### EXTRACTED DATA ###
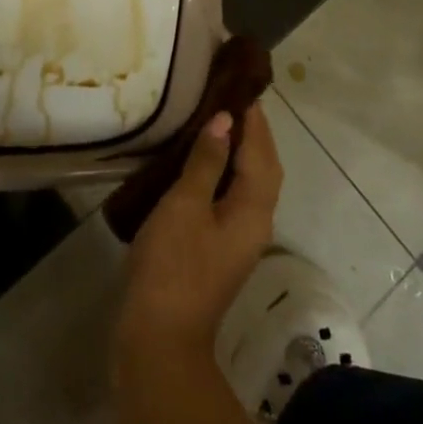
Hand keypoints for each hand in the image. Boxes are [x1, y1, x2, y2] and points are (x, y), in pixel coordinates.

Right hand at [115, 104, 282, 375]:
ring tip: (213, 121)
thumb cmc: (173, 265)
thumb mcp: (185, 205)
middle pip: (263, 169)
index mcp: (253, 210)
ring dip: (238, 151)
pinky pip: (230, 197)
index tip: (240, 86)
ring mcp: (236, 239)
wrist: (159, 337)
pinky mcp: (217, 249)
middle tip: (227, 97)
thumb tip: (224, 120)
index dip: (254, 120)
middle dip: (252, 133)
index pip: (262, 154)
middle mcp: (254, 223)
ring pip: (248, 184)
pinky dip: (223, 172)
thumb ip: (206, 161)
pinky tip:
###
EXERCISE. Scan the records above, count the lines with "thumb" in them, and give only the number.

TASK RESPONSE. 4